Create find_duplicates.py #15

Closed AlienKevin closed 1 year ago

AlienKevin commented 2 years ago

Finds all duplicated lines within the CSV files. Aims to close issue 159 in rime-cantonese

AlienKevin commented 2 years ago

@ayaka14732 I added find_duplicates to the workflows. Though I'm not sure about how the workflow actually runs. Currently, I changed the script to output error messages to stdout, like validate.py. There are 859 duplicated lines right now so my console is overflown when I run the script. You might need to redirect the messages to some log file for inspection.

ayaka14732 commented 2 years ago

@AlienKevin If there exists duplicate entries in the dictionary, the script should terminate with a non-zero exit code, so that we will get a notification saying that the workflow run has failed. @laubonghaudoi We should remove the duplicate entries first, then merge the changed dictionaries back to this branch.

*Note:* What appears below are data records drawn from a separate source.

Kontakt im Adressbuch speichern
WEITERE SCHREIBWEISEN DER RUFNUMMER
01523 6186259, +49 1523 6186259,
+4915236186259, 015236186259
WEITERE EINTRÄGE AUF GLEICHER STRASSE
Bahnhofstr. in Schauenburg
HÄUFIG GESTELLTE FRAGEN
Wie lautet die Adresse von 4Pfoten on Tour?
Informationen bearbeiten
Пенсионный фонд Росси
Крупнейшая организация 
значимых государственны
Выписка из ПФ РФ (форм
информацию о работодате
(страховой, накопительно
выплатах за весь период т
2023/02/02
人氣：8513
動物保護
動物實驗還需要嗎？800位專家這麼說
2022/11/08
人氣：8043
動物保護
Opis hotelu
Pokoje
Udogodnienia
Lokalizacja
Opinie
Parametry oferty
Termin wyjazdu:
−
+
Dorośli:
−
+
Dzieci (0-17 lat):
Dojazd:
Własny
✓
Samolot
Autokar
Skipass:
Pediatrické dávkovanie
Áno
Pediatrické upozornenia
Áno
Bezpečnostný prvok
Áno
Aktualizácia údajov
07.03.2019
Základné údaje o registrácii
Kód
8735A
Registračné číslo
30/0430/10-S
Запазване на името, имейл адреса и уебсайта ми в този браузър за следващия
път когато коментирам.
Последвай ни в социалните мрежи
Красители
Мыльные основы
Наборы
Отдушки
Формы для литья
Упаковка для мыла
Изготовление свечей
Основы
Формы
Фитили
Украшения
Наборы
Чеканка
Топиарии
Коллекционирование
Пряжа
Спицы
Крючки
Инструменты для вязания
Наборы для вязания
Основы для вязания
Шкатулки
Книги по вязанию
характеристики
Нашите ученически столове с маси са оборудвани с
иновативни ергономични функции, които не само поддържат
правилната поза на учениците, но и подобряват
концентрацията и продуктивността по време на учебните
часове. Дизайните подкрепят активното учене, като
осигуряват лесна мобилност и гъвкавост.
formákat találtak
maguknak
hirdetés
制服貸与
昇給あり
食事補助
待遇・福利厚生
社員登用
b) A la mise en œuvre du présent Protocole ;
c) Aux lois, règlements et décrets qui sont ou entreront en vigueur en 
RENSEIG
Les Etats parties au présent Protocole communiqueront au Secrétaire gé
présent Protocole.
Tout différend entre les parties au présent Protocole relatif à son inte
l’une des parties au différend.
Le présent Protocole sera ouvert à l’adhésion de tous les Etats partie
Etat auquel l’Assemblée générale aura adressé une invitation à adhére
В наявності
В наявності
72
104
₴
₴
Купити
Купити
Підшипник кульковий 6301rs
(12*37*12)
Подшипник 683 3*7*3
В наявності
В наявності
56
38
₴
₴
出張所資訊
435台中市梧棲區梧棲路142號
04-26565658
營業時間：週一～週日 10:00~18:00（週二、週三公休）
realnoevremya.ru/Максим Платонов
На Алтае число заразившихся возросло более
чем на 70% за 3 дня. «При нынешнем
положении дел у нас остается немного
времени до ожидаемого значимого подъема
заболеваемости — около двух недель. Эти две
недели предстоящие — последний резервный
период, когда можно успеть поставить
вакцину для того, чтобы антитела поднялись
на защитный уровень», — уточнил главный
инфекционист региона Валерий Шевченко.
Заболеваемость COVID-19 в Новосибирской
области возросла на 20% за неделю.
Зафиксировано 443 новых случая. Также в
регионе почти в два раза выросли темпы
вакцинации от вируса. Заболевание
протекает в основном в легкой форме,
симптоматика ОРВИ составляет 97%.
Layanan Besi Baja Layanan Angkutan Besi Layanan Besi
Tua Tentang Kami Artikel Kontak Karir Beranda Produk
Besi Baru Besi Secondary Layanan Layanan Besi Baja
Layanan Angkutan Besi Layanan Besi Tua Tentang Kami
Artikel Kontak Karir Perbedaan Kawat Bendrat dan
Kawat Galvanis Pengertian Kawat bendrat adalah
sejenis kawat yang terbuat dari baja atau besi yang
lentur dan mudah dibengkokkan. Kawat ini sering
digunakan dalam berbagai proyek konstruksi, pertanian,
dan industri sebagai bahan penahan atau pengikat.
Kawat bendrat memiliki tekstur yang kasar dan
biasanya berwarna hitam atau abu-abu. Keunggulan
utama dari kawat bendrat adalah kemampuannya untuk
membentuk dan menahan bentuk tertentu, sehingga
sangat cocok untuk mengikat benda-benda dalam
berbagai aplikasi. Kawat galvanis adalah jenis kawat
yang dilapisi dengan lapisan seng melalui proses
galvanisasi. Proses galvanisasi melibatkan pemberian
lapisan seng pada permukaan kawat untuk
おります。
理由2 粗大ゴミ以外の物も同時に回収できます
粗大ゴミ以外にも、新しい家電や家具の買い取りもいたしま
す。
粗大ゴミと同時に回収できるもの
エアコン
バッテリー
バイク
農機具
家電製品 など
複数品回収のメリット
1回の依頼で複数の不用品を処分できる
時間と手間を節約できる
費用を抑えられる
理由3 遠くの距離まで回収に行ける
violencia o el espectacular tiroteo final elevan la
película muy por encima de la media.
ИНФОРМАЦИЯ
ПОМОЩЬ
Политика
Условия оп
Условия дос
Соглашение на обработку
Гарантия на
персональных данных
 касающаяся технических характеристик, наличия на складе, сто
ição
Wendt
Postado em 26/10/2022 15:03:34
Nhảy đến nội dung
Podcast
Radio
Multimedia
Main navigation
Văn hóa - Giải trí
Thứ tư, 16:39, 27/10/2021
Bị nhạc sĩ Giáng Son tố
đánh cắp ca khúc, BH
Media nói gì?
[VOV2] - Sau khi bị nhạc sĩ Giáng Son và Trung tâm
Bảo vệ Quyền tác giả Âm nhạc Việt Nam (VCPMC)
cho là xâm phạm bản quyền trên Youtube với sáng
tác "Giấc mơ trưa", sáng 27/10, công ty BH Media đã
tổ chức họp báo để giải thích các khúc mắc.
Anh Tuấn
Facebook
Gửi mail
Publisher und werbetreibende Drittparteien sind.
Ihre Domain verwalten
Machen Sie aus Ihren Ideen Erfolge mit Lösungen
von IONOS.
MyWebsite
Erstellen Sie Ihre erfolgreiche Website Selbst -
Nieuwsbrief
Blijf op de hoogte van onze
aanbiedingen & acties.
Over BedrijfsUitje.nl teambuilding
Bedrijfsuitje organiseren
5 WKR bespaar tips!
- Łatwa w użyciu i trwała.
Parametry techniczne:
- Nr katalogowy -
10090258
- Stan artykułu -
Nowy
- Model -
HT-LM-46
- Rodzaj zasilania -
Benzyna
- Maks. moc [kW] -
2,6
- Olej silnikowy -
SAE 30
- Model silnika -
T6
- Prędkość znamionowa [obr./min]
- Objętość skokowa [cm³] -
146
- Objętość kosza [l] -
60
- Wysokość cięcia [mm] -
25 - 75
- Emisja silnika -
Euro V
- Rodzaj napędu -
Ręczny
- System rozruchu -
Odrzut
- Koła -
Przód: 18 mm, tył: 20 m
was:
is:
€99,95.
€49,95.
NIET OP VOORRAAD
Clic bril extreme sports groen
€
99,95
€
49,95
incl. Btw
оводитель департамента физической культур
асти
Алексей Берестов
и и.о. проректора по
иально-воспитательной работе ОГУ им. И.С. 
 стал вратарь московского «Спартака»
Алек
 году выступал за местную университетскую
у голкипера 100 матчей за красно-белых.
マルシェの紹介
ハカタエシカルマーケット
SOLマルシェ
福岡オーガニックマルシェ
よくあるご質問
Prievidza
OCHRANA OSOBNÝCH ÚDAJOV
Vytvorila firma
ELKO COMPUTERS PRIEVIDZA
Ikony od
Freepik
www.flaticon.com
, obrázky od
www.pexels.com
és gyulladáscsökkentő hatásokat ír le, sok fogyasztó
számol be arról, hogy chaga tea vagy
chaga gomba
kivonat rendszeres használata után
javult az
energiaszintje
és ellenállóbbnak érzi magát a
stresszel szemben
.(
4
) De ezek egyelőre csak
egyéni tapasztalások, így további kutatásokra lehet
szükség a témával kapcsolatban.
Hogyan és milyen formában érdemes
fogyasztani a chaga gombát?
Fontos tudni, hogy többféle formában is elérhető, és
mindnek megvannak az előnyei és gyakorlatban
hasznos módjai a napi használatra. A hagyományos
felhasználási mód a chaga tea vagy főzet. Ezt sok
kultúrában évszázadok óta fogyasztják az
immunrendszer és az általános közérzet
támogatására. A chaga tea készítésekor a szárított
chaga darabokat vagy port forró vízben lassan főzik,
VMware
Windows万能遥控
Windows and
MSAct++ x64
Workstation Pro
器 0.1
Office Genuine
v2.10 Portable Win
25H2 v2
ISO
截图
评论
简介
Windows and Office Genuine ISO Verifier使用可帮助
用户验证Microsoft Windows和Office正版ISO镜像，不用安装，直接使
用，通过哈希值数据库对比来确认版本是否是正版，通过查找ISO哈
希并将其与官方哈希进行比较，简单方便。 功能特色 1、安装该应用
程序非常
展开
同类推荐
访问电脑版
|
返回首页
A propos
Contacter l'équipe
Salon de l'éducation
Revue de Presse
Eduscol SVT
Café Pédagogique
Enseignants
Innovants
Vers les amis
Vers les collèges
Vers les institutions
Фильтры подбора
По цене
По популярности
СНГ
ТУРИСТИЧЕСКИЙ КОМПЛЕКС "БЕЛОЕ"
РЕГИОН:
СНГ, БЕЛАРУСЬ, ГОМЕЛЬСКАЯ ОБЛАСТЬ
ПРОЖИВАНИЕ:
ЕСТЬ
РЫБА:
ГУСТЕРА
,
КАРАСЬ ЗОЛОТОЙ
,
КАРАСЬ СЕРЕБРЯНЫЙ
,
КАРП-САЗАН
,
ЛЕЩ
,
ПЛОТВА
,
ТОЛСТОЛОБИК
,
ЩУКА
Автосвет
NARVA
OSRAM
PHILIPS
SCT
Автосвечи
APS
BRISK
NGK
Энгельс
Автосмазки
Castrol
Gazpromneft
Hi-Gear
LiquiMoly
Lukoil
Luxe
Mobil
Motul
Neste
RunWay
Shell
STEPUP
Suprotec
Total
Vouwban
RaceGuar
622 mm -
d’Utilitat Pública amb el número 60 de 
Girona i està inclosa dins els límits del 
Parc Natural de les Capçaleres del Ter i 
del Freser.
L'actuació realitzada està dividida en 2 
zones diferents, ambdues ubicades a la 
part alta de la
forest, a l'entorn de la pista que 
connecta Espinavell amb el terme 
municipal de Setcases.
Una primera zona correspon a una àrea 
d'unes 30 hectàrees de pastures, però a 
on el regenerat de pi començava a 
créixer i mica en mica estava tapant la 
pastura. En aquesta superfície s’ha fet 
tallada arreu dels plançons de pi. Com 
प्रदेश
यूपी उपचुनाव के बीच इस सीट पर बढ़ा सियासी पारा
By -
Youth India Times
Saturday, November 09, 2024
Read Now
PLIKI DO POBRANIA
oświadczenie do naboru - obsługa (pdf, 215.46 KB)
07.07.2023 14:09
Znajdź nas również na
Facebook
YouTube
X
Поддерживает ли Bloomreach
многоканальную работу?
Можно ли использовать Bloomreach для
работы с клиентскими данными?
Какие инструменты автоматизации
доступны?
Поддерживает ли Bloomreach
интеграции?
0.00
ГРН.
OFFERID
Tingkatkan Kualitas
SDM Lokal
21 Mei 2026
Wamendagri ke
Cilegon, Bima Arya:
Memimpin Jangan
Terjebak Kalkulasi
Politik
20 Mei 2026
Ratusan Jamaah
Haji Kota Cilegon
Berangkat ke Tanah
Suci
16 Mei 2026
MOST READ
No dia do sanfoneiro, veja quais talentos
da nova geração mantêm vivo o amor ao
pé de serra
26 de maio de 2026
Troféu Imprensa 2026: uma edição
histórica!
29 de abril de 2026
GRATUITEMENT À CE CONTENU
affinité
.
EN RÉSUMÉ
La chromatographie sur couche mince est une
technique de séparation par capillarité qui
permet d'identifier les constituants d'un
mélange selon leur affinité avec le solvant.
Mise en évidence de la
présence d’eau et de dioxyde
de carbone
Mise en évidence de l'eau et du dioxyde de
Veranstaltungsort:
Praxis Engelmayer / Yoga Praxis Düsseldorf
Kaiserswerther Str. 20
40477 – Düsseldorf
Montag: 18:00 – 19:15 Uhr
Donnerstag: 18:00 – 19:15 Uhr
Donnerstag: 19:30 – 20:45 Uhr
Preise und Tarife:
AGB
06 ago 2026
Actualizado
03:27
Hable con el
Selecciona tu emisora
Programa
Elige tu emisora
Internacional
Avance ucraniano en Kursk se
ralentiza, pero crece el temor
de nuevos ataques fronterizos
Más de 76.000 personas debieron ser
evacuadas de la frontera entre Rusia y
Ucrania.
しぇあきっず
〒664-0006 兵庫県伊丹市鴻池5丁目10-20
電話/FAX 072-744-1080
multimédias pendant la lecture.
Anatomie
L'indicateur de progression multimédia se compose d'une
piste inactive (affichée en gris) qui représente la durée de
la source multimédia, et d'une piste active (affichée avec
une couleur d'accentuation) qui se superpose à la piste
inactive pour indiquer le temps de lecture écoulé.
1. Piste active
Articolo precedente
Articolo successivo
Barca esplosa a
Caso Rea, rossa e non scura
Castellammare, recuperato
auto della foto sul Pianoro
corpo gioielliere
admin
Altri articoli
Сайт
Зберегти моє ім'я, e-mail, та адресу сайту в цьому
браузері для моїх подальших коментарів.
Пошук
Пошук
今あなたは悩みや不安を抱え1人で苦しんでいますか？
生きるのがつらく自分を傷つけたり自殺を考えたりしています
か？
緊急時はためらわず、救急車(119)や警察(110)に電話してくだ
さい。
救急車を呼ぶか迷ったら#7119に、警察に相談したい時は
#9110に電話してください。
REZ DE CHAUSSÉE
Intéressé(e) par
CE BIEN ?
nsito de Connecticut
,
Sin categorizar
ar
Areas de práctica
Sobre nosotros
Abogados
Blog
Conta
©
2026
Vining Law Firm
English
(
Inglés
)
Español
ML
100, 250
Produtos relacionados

laubonghaudoi commented 2 years ago

@AlienKevin @ayaka14732 啱先刪咗重複詞條,你哋可以繼續嘞 https://github.com/CanCLID/rime-cantonese-upstream/commit/a80ee507406660331e6e7f9d0c79b0ef4db36ed5

AlienKevin commented 2 years ago

@ayaka14732 I updated the script to exit(1) if there are duplicates and print all error messages to stderr.

ayaka14732 commented 2 years ago

Why has the check passed? I thought https://github.com/CanCLID/rime-cantonese-upstream/commit/a80ee507406660331e6e7f9d0c79b0ef4db36ed5 has not been merged to this branch yet.

laubonghaudoi commented 2 years ago

係唔係 @AlienKevin 已經將最新版 pull 咗落呢個 PR

AlienKevin commented 2 years ago

呢個都幾奇怪,我冇pull過。會唔會checkout個action係自動checkout main分支嘅最新版本? See https://github.com/actions/checkout#usage

graphemecluster commented 2 years ago

@ayaka14732 綾香你會唔會偏好用 defaultdict

ayaka14732 commented 2 years ago

@ayaka14732 綾香你會唔會偏好用 defaultdict

Oh, I didn't notice. Should use defaultdict instead.

AlienKevin commented 2 years ago

Didn't know defaultdict exists. Seems like a neat feature. Updated to use defaultdict instead of dict.

graphemecluster commented 2 years ago

@AlienKevin You can pass the list constructor directly to the defaultdict constructor, I think it is the more common practice

AlienKevin commented 2 years ago

@graphemecluster Got it. @ayaka14732 Just applied your suggestions as a new commit.